The day is long past when expensive posters could sell Dave or his cronies as credible statesmen to the British electorate. There is nothing wrong with trade union donations to Labour, so long as union members are required to opt in to any political levy. What is totally unacceptable is Kelly’s proposal that there should be taxpayer funding of parties at £3 per vote, amounting to £23m a year. Since the public’s current policy regarding parliamentarians is “one member, one lamppost”, the consequences of imposing such confiscatory fiscal banditry on taxpayers would be, to say the least, inflammatory.

Political parties should be subject to the same regime as businesses. If they do not have enough supporters to keep them solvent then they deserve to go to the wall. Why should the Conservative Party not be exposed to the same market forces as Ravenscraig once was? Following so close on the MPs’ expenses scandal, the parties have had just enough sense of self-preservation to reject the Kelly proposals. That, however, does not mean they have not already got their gobs clamped on the public teat. Opposition parties receive “Short Money”, an invention of Harold Wilson. There are also policy development grants available to them. These public subventions should be ended.
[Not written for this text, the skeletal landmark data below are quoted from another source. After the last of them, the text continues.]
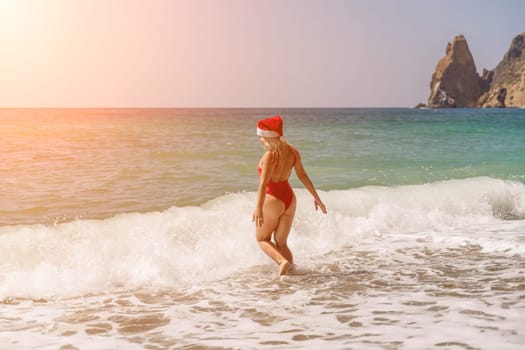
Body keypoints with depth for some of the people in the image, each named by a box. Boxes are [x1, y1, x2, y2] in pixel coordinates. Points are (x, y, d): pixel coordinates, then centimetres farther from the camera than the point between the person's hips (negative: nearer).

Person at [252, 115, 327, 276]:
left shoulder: (270, 155, -20)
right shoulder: (291, 151, 0)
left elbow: (264, 183, -28)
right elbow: (302, 175, 5)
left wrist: (258, 208, -34)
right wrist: (316, 197, 12)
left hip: (272, 200, -7)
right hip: (289, 198, 7)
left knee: (262, 239, 12)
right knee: (281, 243, 17)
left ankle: (282, 261, -11)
Party politics is not about “public service”; it is about egomaniacs attempting to impose their views on society or, less harmfully, good old-fashioned self-seekers looking for a cushy billet. If they cannot find backers willing to support their mostly unhealthy ambitions, it is in no way the duty of normal people to part with their dwindling cash to support them. Any attempt to impose such a burden on taxpayers, as even the parties seem now implicitly to admit, would provoke a tsunami of resentment.

Not one penny of taxpayers’ money should go to our discredited political parties; the Kelly report should be filed in the waste bin.